Last Updated: February 25, 2016
·
6.058K
· scott2b

Python's json module does not always produce valid JSON

File this under good-to-know. Especially if you are doing numeric calculations and shoving them into json files.

Consider the following testjson.py file:

import json 
d = { 
    'a': float('inf'), 
    'b': float('-inf'), 
    'c': float('nan') 
} 
print d['a'], d['b'], d['c']
print json.dumps(d)

python testjson.py

inf -inf nan 
{"a": Infinity, "c": NaN, "b": -Infinity}

The trouble here is that Infinity, -Infinity, and NaN are not valid JSON values. Python's own json module will parse them okay, but if you don't know for sure that your JSON files will be handled with Python, then beware, client applications are not likely to be happy with these values.

4 Responses
Add your response

You could file this as a bug on the official python bug listing. That listing handles not just core python but also the standard libraries as well.

over 1 year ago ·

@fjohnson2

Thanks for the comment. I was inclined to think that this was a design decision and not a bug, so I did a bit more digging on the issue. It turns out that this is documented pretty clearly in the JSON module. The solution is to pass allow_nan=False into the call to dump/dumps:

"If allow_nan is False (default: True), then it will be a ValueError to serialize out of range float values (nan, inf, -inf) in strict compliance of the JSON specification, instead of using the JavaScript equivalents (NaN, Infinity, -Infinity)."

So, this is a feature, not a bug. I'm not sure that this is the design choice I would have made, but it is what it is. If you want a JSON-valid representation that allows for Nan, and the infinities, you will need to roll your own decoder to convert those values to strings, or however you want to represent those values.
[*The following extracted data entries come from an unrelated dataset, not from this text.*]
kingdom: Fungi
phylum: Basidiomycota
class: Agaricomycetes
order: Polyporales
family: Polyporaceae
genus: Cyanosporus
The json module documentation is here: http://docs.python.org/2/library/json.html

over 1 year ago ·

To further clarify. The underlying problem here, I believe, is a fault in the JSON specification, which does not allow for the valid Javascript values of NaN, Infinity, and -Infinity. The Python team made a design decision to allow for those values since they are, after all, valid Javascript. There is probably a good reason that these values were left out of the JSON spec, but I do not know what it is, and in my ignorance I am calling it a fault.

Now when I say that the Python choice is not the design decision I would have made, I mean that my inclination would be to make the default calls to functions in the json module to produce only valid JSON (despite my belief that those values should have been included in the JSON spec). I think it's great that there is an option to produce this handy valid Javascript version -- I'm just not sure it should be the default.

However, the way it is happens to be simpler for most use cases. In particular, if you are producing JSON with Python's json module and then consuming it directly in a Javascript environment, all is likely to go well. Problems start happening, rather, when you start consuming that JSON with a library that expects valid JSON -- which is more strict that Javascript. In my case, this was happening with Java.

over 1 year ago ·

Yep. I feel you. I read over the JSON spec before your first reply and it did indeed say that Infinity+- and NaNs were not valid JSON. This prompted within me the same curiosity as to why the Python JSON module was designed to output invalid JSON. So I agree with you when you say that your inclination would have been for the JSON module to dump actually valid JSON and not JavaScript instead.

over 1 year ago ·